So I got up bright and early and headed down to Turku on the 6:22 train. The idea was to spend the day in Turku and then hop on the ferry to Stockholm. As plans went, it was a pretty good one. I said good bye to Antti and Tiina and got aboard. I’m gonna miss them. For as much as they complained about Vaasa being a small, boring village, I had an absolute blast there.
Oh yeah, I should probably tell you that in Finnish, my name would be Jakke (pronounced something like Yakea) but I chose a Finnish name for myself, Pelle, which means “clown.” So when Tiina has kids, I’ll be seta Pelle (Uncle Clown). I like that.
Anyway, I try to write on the train, get a little bit done, then promptly fall asleep. Not a bad thing, really, but there you have it. A few hours later, we pull into Turku, a port city, and I set out to find the port. Of course, in order to get to the port, one must first walk to the town center and take a bus. The thing with European towns, almost no matter the size (as long as they are actually towns or cities or villages and not a small collection of homes along a main road), is that they all have a town center. Anywhere you go, if you follow signs, maps, old women on the street, and ask for “Centrum” you will go to the main area and from there, you can get almost anywhere else you need to be. Kinda convenient and completely unlike any of the places I’ve ever lived (besides, perhaps, Salt Lake City, but I don’t really count that – not going back to Utah). So I’m in the Center, I catch a bus to the Viking Line terminal and buy a ticket for the evening’s ferry. I have a choice here. I can get a cabin for something like 190 Euro or just a ticket for 40. I get the ticket. I drop my big bag and wait for the bus back to town. While I’m waiting, I see this big brick building, but think nothing of it. It isn’t until I’m on the bus and ask that I discover the brick building is the Turku Castle, which,
I’m told, is the ONE thing I must see. But, I figure, it’s by the port so I’ll catch it on the way back.

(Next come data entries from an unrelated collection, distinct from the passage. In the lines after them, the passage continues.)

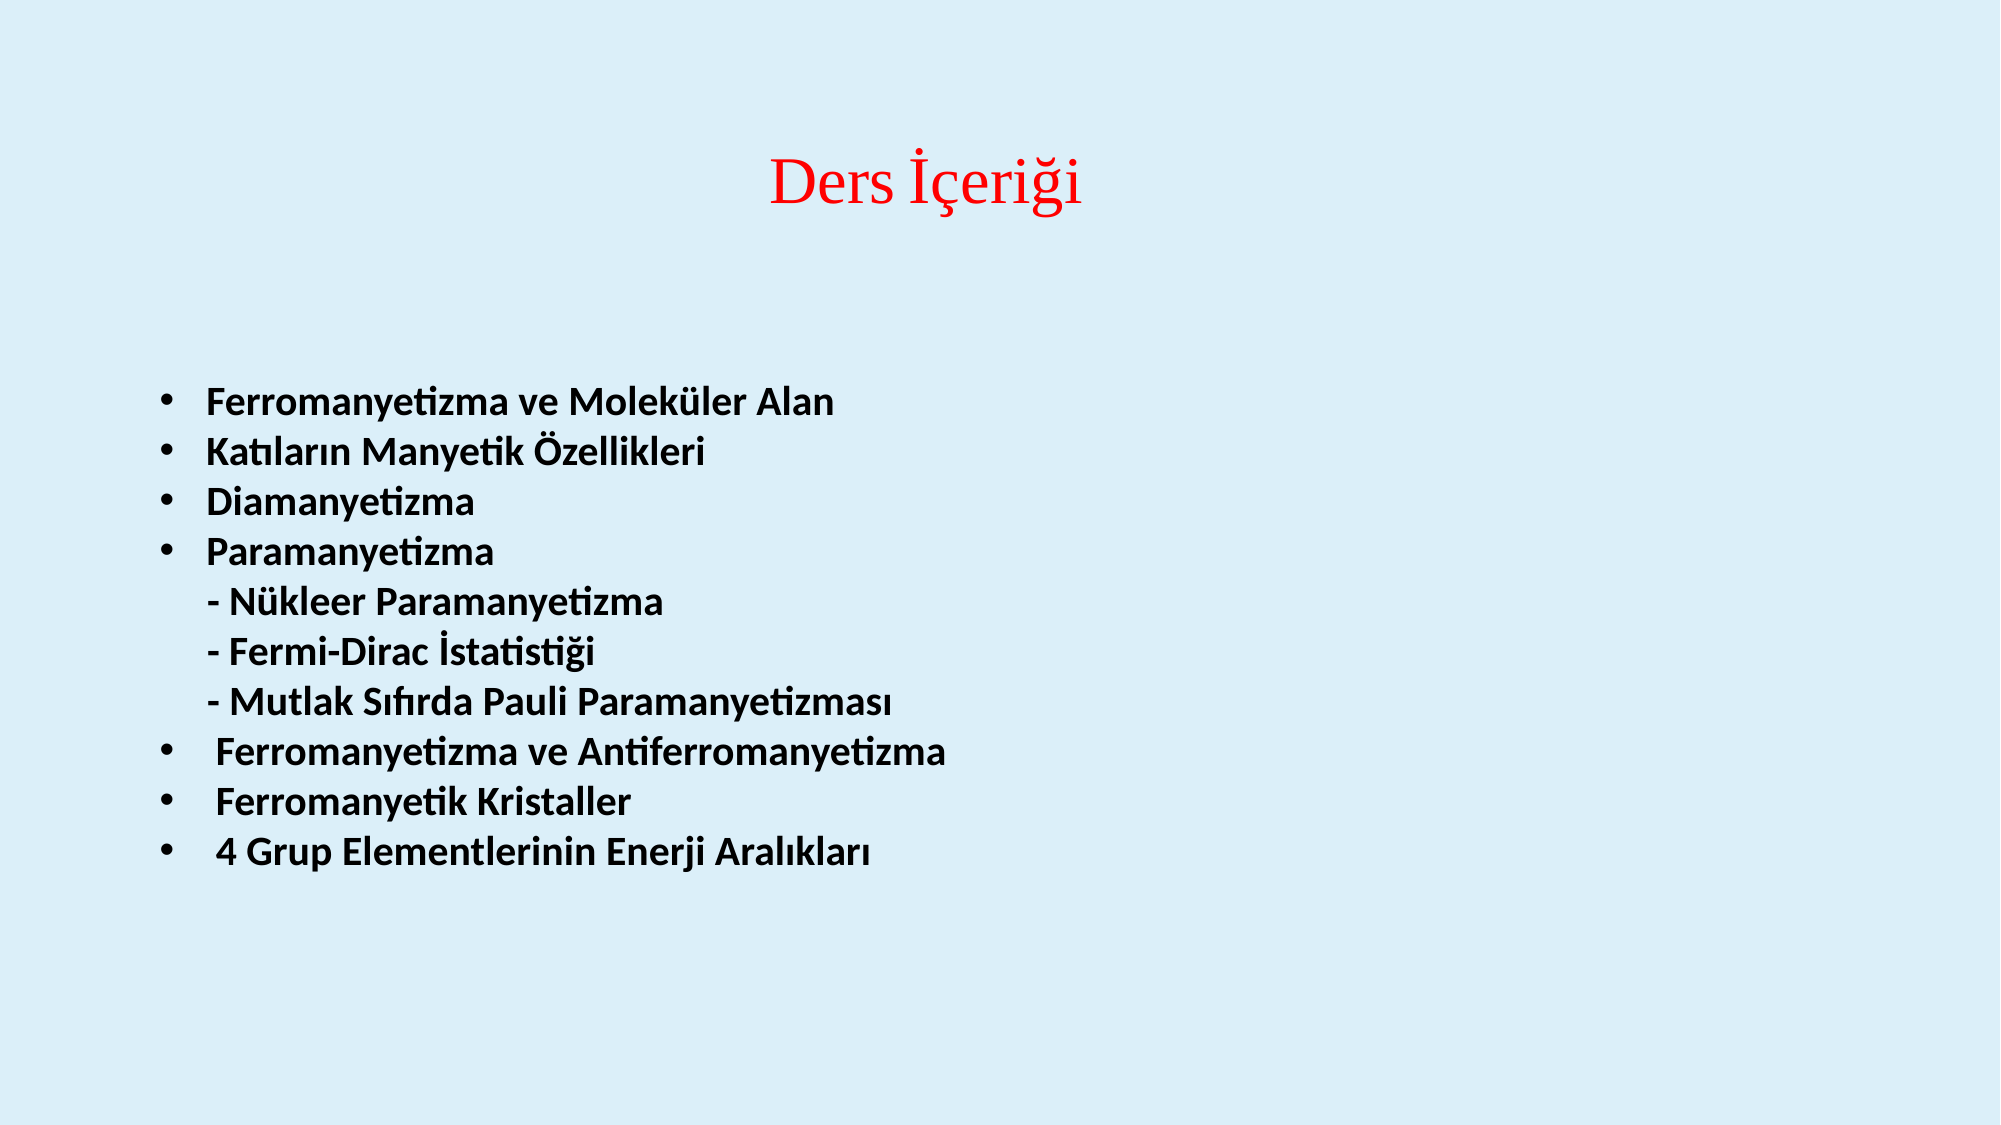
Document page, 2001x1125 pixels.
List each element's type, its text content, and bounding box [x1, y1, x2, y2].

text_box Ferromanyetizma ve Moleküler Alan Katıların Manyetik Özellikleri Diamanyetizma Paramanyetizma - Nükleer Paramanyetizma - Fermi-Dirac İstatistiği - Mutlak Sıfırda Pauli Paramanyetizması Ferromanyetizma ve Antiferromanyetizma Ferromanyetik Kristaller 4 Grup Elementlerinin Enerji Aralıkları [144, 366, 1405, 982]
text_box Ders İçeriği [754, 129, 1099, 225]
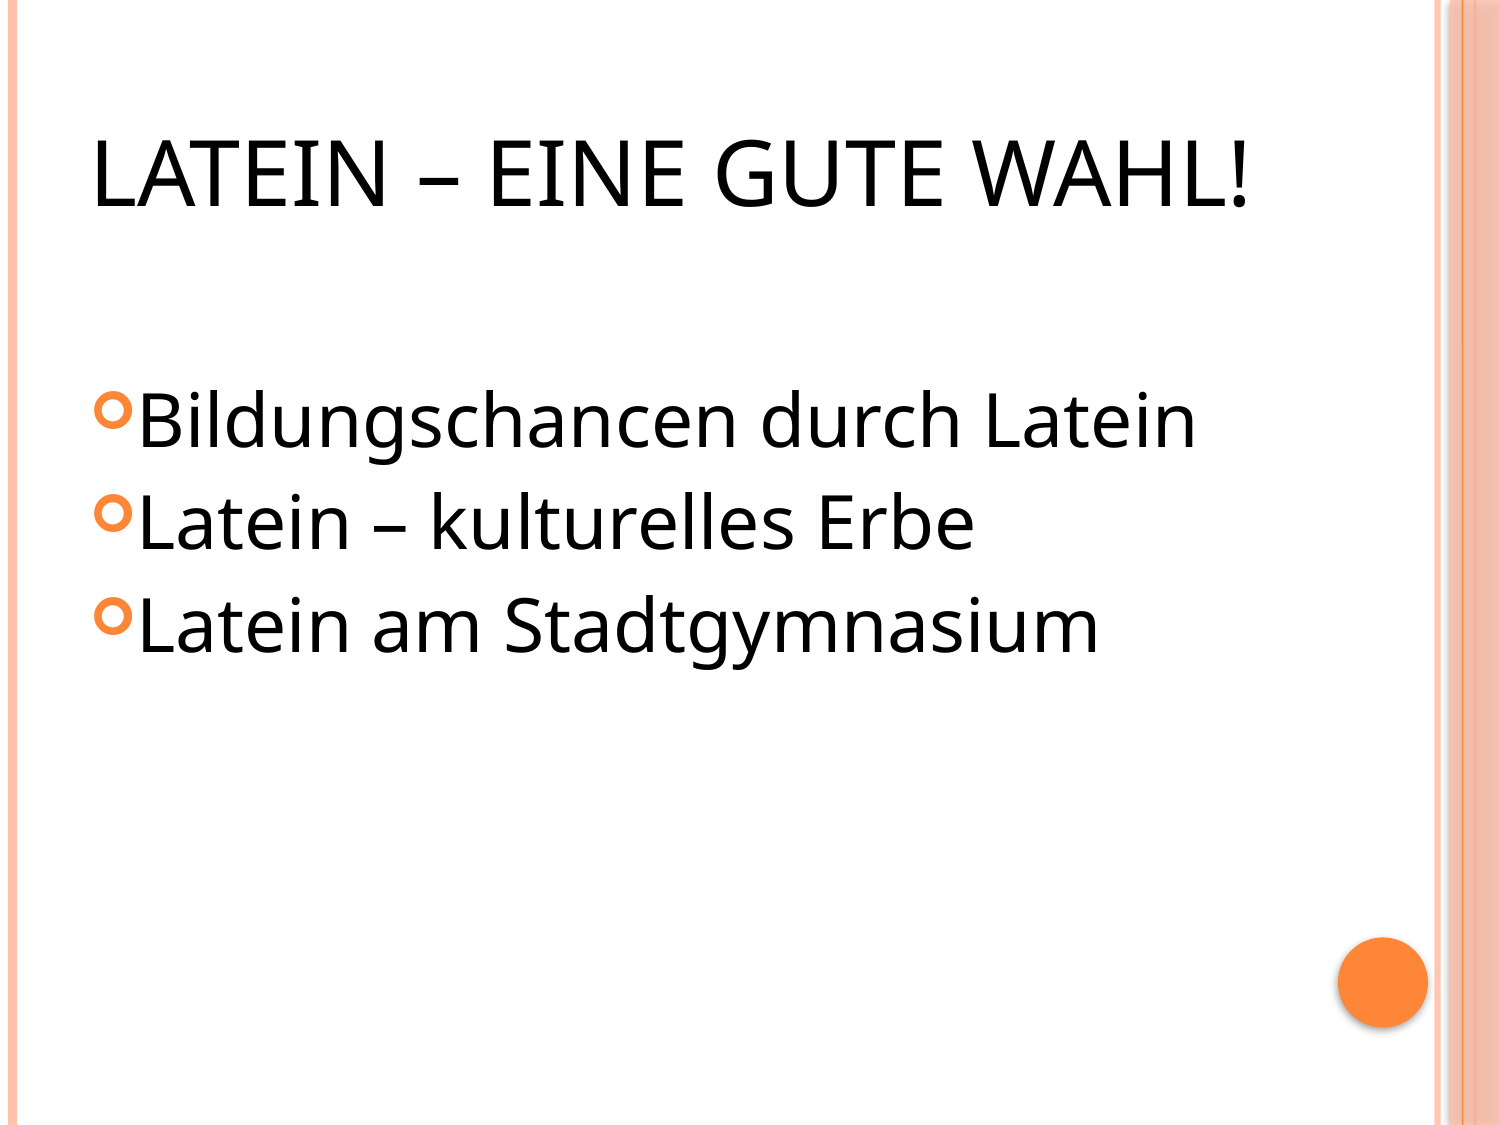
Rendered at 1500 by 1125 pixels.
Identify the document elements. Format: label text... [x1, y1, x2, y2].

list Bildungschancen durch Latein Latein – kulturelles Erbe Latein am Stadtgymnasium [75, 262, 1300, 1062]
title Latein – Eine gute Wahl! [75, 45, 1300, 233]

So I take the bus back to the center, where there’s an information office, grab a map of the area, find some quick food for lunch and head to the library to do a quick email check (and take care of my class). The library in Southern Finland is quite nice! They have an art display up of rock and roll photos which is very cool. Naturally, though, I pick the seat next to the Tourette’s sufferer who keeps shouting (not obscenities, but just grunts and wordless outbursts. Makes getting anything done slightly difficult. I felt like a character in “Harrison Bergeron.” Finally I decide to just wander back towards the ferry dock, going along the channel
and stopping by the castle before boarding the boat for the night.
Turku is a pretty place, but I certainly didn’t get any type of feel for it as a town. I’d met a German girl in Helsinki (gotta love the international-ness of Europe, huh) who was working there as a nanny and said it was great, but I didn’t have the time to really hit more than the highlights. But
those I did hit. Along the water there was a small craft faire which had some nice stuff (mom, you would have loved some of the wooden utensils) and some scenery. I checked my map and guide book to make sure of opening times for the castle and knew I was going to make it in plenty of time.
It’s a very well preserved castle, too. Huge, with a working chapel. I took the guided tour, which provided a bit of history, and then had a wander around on my own. There were two parts of the building, one part, the older looking, typical castle-like structure, was restored to various periods of time. The upper floors were
medieval while the lower floors were later. Both were time periods when the castle was in use, so it made sense. In the other part, though, the more livable area, was set up in various dioramas of a mix of
archaeological restoration of the ancient dwellers of the area and the inhabitants circa 1890s. Weird.
Afterwards, I still had time so I went to the maritime museum as well. This also was done in two parts. The first part was mostly old boats set up like those boat shoes they have at the convention center. The kind I used to love to go to when I was little and could dream about how cool it would
be to live on a boat. This was before I realized how absolutely sea sick I get. The second part was various rooms, each with a little bit about the maritime history of Turku or Finland, including a room devote to outboard motors and one for shipwrecks and disasters.
By the time I finished there, it was time to grab a bite to eat then get ready for the ferry, which was late anyway. We boarded an hour late and took off fairly quickly, heading for Stockholm. Now here’s the problem with not booking a cabin: you have to sleep wherever you can. So I ended up on a bench in the bar. I’d scoped it out earlier as being one of the few places where there was an outlet for the computer and when I started getting tired, I just packed everything up, used my backpack as a pillow and crashed out. Not the most comfortable night I’ve had on this trip, that’s for sure. Add to that, we lost an hour coming over to Sweden and it made
for a fairly miserable voyage. But hey, when I woke up, we were in Stockholm, the capitol of Scandinavia!